====== Records for this task ======
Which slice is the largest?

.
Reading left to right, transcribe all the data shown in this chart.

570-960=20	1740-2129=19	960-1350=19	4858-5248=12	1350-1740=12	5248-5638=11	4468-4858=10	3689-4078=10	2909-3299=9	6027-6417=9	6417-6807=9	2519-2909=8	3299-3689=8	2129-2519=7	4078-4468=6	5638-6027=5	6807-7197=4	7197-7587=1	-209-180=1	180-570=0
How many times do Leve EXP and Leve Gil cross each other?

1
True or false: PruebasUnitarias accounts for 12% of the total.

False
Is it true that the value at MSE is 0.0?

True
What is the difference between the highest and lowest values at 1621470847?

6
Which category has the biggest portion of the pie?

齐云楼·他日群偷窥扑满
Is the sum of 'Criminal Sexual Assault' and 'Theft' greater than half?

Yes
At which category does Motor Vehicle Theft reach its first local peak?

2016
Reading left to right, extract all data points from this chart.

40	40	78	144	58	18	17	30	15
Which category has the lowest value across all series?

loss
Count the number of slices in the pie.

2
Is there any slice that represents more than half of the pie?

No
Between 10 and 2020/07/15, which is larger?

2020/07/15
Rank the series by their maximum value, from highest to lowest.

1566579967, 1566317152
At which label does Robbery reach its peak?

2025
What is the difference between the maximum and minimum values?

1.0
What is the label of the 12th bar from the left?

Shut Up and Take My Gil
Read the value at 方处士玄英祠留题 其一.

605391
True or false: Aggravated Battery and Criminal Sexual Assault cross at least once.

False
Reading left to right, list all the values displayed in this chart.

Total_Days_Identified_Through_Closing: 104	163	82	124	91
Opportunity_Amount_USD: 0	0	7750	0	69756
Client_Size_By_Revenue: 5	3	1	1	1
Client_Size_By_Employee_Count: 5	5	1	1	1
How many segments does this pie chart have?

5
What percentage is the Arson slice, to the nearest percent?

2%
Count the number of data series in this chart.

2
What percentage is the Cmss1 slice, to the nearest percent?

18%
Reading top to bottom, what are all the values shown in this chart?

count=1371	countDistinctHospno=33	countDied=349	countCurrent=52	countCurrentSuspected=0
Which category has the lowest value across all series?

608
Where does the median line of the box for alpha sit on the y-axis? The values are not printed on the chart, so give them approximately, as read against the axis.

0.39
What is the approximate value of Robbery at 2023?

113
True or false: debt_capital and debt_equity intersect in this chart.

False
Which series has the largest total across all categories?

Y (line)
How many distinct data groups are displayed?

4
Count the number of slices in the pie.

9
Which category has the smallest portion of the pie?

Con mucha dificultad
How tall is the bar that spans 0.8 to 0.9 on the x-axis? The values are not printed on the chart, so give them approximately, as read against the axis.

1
======
In the data above, how many lines contain the word "Sexual"? Reply with the number only.

2